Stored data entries
====

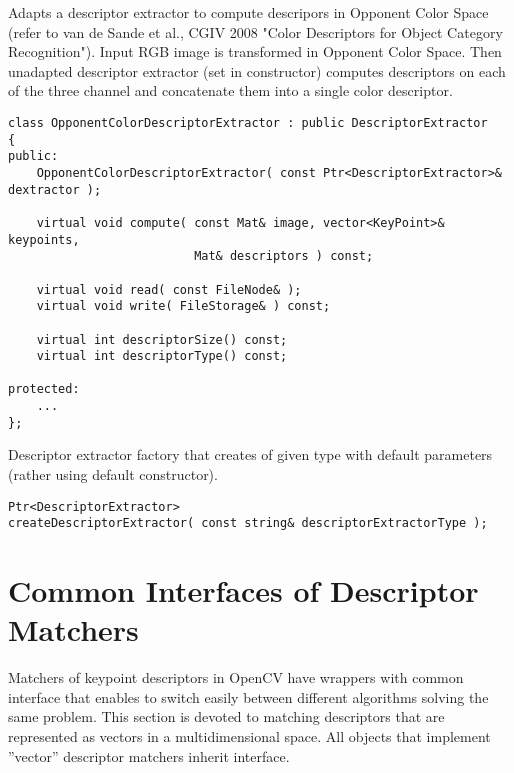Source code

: Adapts a descriptor extractor to compute descripors in Opponent Color Space
(refer to van de Sande et al., CGIV 2008 "Color Descriptors for Object Category Recognition").
Input RGB image is transformed in Opponent Color Space. Then unadapted descriptor extractor
(set in constructor) computes descriptors on each of the three channel and concatenate
them into a single color descriptor.

\begin{lstlisting}
class OpponentColorDescriptorExtractor : public DescriptorExtractor
{
public:
    OpponentColorDescriptorExtractor( const Ptr<DescriptorExtractor>& dextractor );

    virtual void compute( const Mat& image, vector<KeyPoint>& keypoints, 
                          Mat& descriptors ) const;

    virtual void read( const FileNode& );
    virtual void write( FileStorage& ) const;

    virtual int descriptorSize() const;
    virtual int descriptorType() const;

protected:
    ...
};
\end{lstlisting}

Descriptor extractor factory that creates  of given type with 
default parameters (rather using default constructor).

\begin{lstlisting}
Ptr<DescriptorExtractor> 
createDescriptorExtractor( const string& descriptorExtractorType );
\end{lstlisting}

\begin{description}
\end{description}


\section{Common Interfaces of Descriptor Matchers}
Matchers of keypoint descriptors in OpenCV have wrappers with common interface that enables to switch easily 
between different algorithms solving the same problem. This section is devoted to matching descriptors 
that are represented as vectors in a multidimensional space. All objects that implement ''vector'' 
descriptor matchers inherit  interface.

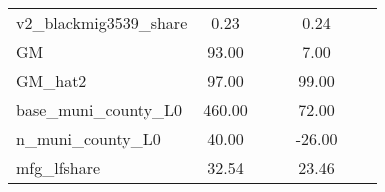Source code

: \begin{table}[htbp]
\begin{tabular}{l*{2}{ccc}}
v2\_blackmig3539\_share&        0.23&            &            &        0.24&            &            \\
GM                  &       93.00&            &            &        7.00&            &            \\
GM\_hat2             &       97.00&            &            &       99.00&            &            \\
base\_muni\_county\_L0 &      460.00&            &            &       72.00&            &            \\
n\_muni\_county\_L0    &       40.00&            &            &      -26.00&            &            \\
mfg\_lfshare         &       32.54&            &            &       23.46&            &            \\
\bottomrule
\end{tabular}
\end{table}
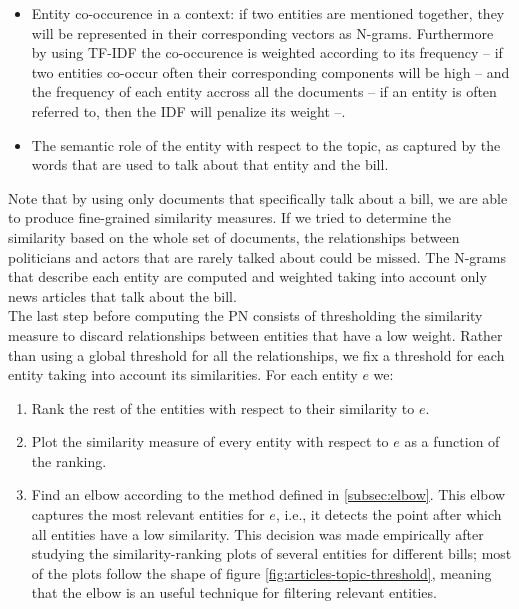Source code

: \begin{itemize}
\item Entity co-occurence in a context: if two entities are mentioned together, they will be represented in their corresponding vectors as N-grams. Furthermore by using TF-IDF the co-occurence is weighted according to its frequency -- if two entities co-occur often their corresponding components will be high -- and the frequency of each entity accross all the documents -- if an entity is often referred to, then the IDF will penalize its weight --.
\item The semantic role of the entity with respect to the topic, as captured by the words that are used to talk about that entity and the bill.
\end{itemize}

Note that by using only documents that specifically talk about a bill, we are able to produce fine-grained similarity measures. If we tried to determine the similarity based on the whole set of documents, the relationships between politicians and actors that are rarely talked about could be missed. The N-grams that describe each entity are computed  and weighted taking into account only news articles that talk about the bill. \\

The last step before computing the PN consists of thresholding the similarity measure to discard relationships between entities that have a low weight. Rather than using a global threshold for all the relationships, we fix a threshold for each entity taking into account its similarities. For each entity $e$ we:

\begin{enumerate}
\item Rank the rest of the entities with respect to their similarity to $e$.
\item Plot the similarity measure of every entity with respect to $e$ as a function of the ranking.
\item Find an elbow according to the method defined in \ref{subsec:elbow}. This elbow captures the most relevant entities for $e$, i.e., it detects the point after which all entities have a low similarity. This decision was made empirically after studying the similarity-ranking plots of several entities for different bills; most of the plots follow the shape of figure \ref{fig:articles-topic-threshold}, meaning that the elbow is an useful technique for filtering relevant entities.
\end{enumerate}


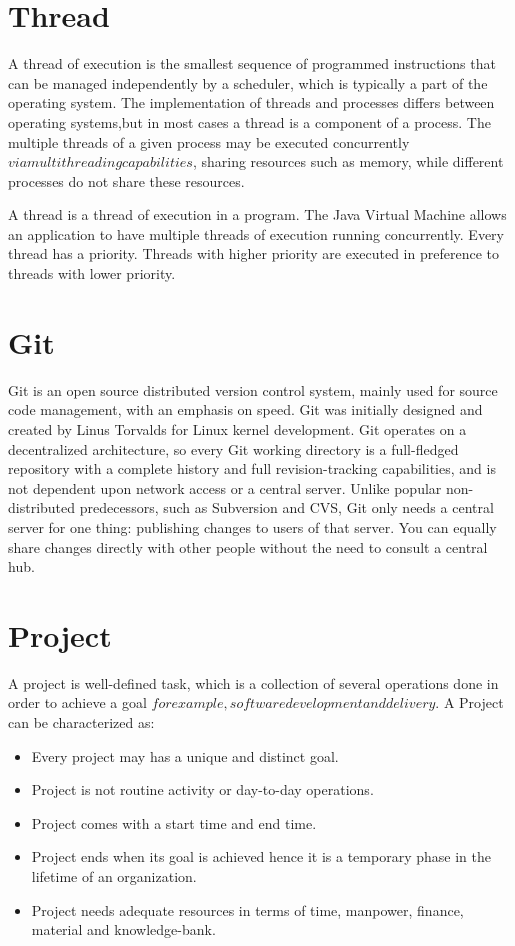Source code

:     \noindent
    \section{Thread}\label{sec:thread}
    A thread of execution is the smallest sequence of programmed instructions that can be managed
    independently by a scheduler, which is typically a part of the operating system.
    The implementation of threads and processes differs between operating systems,but in most cases
    a thread is a component  of a process.
    The multiple threads of a given process may be executed concurrently
    \(via multithreading capabilities\), sharing resources such as memory, while different
    processes do not share these resources.
    \medskip

	\noindent
    A thread is a thread of execution in a program.
    The Java Virtual Machine allows an application to have multiple threads of execution running
    concurrently.
    Every thread has a priority.
    Threads with higher priority are executed in preference to threads with lower priority.

    \section{Git}\label{sec:git}
    Git is an open source distributed version control system, mainly used for source code
    management, with an emphasis on speed.
    Git was initially designed and created by Linus Torvalds for Linux kernel development.
    Git operates on a decentralized architecture, so every Git working directory is a
    full-fledged repository with a complete history and full revision-tracking capabilities,
    and is not dependent upon network access or a central server.
    Unlike popular non-distributed predecessors, such as Subversion and CVS, Git only needs a
    central server for one thing: publishing changes to users of that server.
    You can equally share changes directly with other people without the need to consult a central hub.

    \section{Project}\label{sec:project}
    A project is well-defined task, which is a collection of several operations done in order to
    achieve a goal \(for example, software development and delivery\).
    \medskip
    \noindent
    A Project can be characterized as:
    \begin{itemize}
        \item Every project may has a unique and distinct goal.
        \item Project is not routine activity or day-to-day operations.
        \item Project comes with a start time and end time.
        \item Project ends when its goal is achieved hence it is a temporary phase in the lifetime
                of an organization.
        \item Project needs adequate resources in terms of time, manpower, finance, material and
                knowledge-bank.
    \end{itemize}

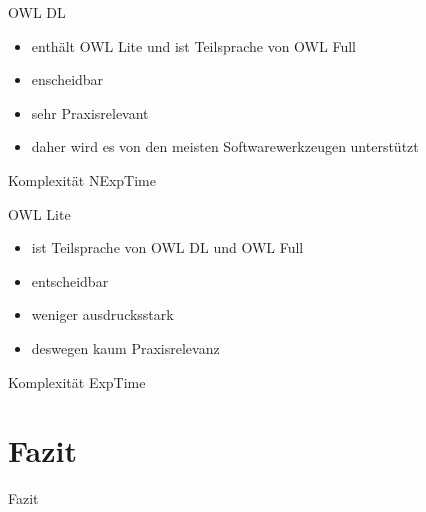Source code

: \documentclass{beamer}
\begin{document}
%
\begin{frame}{OWL DL}
\begin{itemize}
	\item enthält OWL Lite und ist Teilsprache von OWL Full
	\item enscheidbar
	\item sehr Praxisrelevant
	\item daher wird es von den meisten Softwarewerkzeugen unterstützt
\end{itemize}
\begin{block}{Komplexität}
	NExpTime
\end{block}
\end{frame}

%
\begin{frame}{OWL Lite}
\begin{itemize}
	\item ist Teilsprache von OWL DL und OWL Full
	\item entscheidbar
	\item weniger ausdrucksstark
	\item deswegen kaum Praxisrelevanz
\end{itemize}
\begin{block}{Komplexität}
	ExpTime
\end{block}
\end{frame}


\section{Fazit}
\begin{frame}{Fazit}
\end{frame}
\end{document}
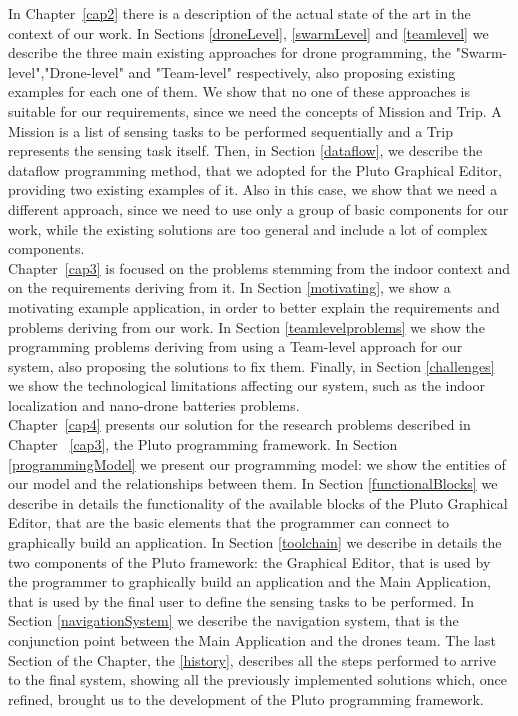In Chapter~\ref{cap2} there is a description of the actual state of the art in the context of our work.
In Sections \ref{droneLevel}, \ref{swarmLevel} and \ref{teamlevel} we describe the three main existing approaches for drone programming, the "Swarm-level","Drone-level" and "Team-level" respectively, also proposing existing examples for each one of them.
We show that no one of these approaches is suitable for our requirements, since we need the concepts of Mission and Trip.
A Mission is a list of sensing tasks to be performed sequentially and a Trip represents the sensing task itself.
Then, in Section \ref{dataflow}, we describe the dataflow programming method, that we adopted for the Pluto Graphical Editor, providing two existing examples of it.
Also in this case, we show that we need a different approach, since we need to use only a group of basic components for our work, while the existing solutions are too general and include a lot of complex components.
\\

Chapter~\ref{cap3} is focused on the problems stemming from the indoor context and on the requirements deriving from it.
In Section \ref{motivating}, we show a motivating example application, in order to better explain the requirements and problems deriving from our work.
In Section \ref{teamlevelproblems} we show the programming problems deriving from using a Team-level approach for our system, also proposing the solutions to fix them.
Finally, in Section \ref{challenges} we show the technological limitations affecting our system, such as the indoor localization and nano-drone batteries problems.
\\

Chapter~\ref{cap4} presents our solution for the research problems described in Chapter ~\ref{cap3}, the Pluto programming framework.
In Section \ref{programmingModel} we present our programming model:
we show the entities of our model and the relationships between them.
In Section \ref{functionalBlocks} we describe in details the functionality of the available blocks of the Pluto Graphical Editor, that are the basic elements that the programmer can connect to graphically build an application.
In Section \ref{toolchain} we describe in details the two components of the Pluto framework:
the Graphical Editor, that is used by the programmer to graphically build an application and the Main Application, that is used by the final user to define the sensing tasks to be performed.
In Section \ref{navigationSystem} we describe the navigation system, that is the conjunction point between the Main Application and the drones team.
The last Section of the Chapter, the \ref{history}, describes all the steps performed to arrive to the final system, showing all the previously implemented solutions which, once refined, brought us to the development of the Pluto programming framework.
\\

====

◆ **Required work**: Repeat, exactly as they stand above, the lines from the line with "A thread is a thread" to the line with "Unlike popular non-distributed", both lines included.

◆ **Exercise response**:
    A thread is a thread of execution in a program.
    The Java Virtual Machine allows an application to have multiple threads of execution running
    concurrently.
    Every thread has a priority.
    Threads with higher priority are executed in preference to threads with lower priority.

    \section{Git}\label{sec:git}
    Git is an open source distributed version control system, mainly used for source code
    management, with an emphasis on speed.
    Git was initially designed and created by Linus Torvalds for Linux kernel development.
    Git operates on a decentralized architecture, so every Git working directory is a
    full-fledged repository with a complete history and full revision-tracking capabilities,
    and is not dependent upon network access or a central server.
    Unlike popular non-distributed predecessors, such as Subversion and CVS, Git only needs a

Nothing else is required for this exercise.